CEO Brian Niccol’s tenure at the popular Chipotle Mexican Grill is off to a good begin. The company’s shares hiked 10 percent on Wednesday after the company posted better-than-expected earnings, on the back of price hikes that it started to institute in the last April.
The average check size increased 4.9 percent during the quarter, assisted by the higher prices. That partially was offset by fewer transactions in its restaurants. Chipotle started the final wave of increases in the month of January, bumping up costs by 5 to 7 percent in the markets that did not already see hikes in the year 2017.
The earnings report of Wednesday marked the initial time that Niccol addressed the Chipotle investors. He left his post as the CEO of Taco Bell to take over the beleaguered burrito brand, inheriting a company that has suffered from a three-year sales slump.
The expectation is that Niccol, who joined the company on 5th March, could revitalize the brand. He has got a reputation for marketing and technology innovation, the two main areas, which have not been a top priority for Chipotle. At the Taco Bell, he launched mobile order and pay, pushed for more ingenuity in the kitchen, and repositioned the Mexican chain as a lifestyle brand.
Niccol said that Chipotle would be targeting heavily on digital marketing and menu innovation. He told the investors that he would share more detail regarding the plans of Chipotle ahead of the second-quarter earnings report.
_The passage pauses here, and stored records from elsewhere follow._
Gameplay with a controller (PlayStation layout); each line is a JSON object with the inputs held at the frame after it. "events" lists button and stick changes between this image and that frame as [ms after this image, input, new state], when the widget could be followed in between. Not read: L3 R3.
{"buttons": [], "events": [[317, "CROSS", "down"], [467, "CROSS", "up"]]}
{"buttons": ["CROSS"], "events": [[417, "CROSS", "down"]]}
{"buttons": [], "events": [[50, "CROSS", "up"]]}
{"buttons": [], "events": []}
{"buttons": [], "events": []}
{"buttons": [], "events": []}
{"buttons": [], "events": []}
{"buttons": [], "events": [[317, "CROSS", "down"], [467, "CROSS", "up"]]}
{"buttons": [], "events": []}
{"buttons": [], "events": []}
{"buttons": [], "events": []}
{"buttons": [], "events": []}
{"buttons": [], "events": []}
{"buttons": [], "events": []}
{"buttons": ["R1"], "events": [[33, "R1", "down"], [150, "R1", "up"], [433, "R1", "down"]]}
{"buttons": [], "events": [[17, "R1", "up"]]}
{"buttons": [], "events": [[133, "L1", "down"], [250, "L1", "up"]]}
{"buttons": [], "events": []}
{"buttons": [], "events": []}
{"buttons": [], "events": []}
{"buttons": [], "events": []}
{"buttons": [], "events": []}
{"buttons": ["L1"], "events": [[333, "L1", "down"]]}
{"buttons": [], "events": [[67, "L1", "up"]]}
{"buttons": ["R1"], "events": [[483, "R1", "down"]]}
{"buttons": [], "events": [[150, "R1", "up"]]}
In the initial quarter, Chipotle said that the net income hiked to 59.4 million dollars, or 2.13 dollars per share, up from 46.1 million dollars, or 1.60 dollars per share, in the year-earlier period. The analysts had expected Chipotle to report earnings of 1.57 dollars per share.
The total revenue climbed up 7.4 percent to 1.15 billion dollars, in-line with the analyst expectations. The same-store sales for the quarter were up by 2.2 percent, higher than the 1.3 percent that the analysts had expected.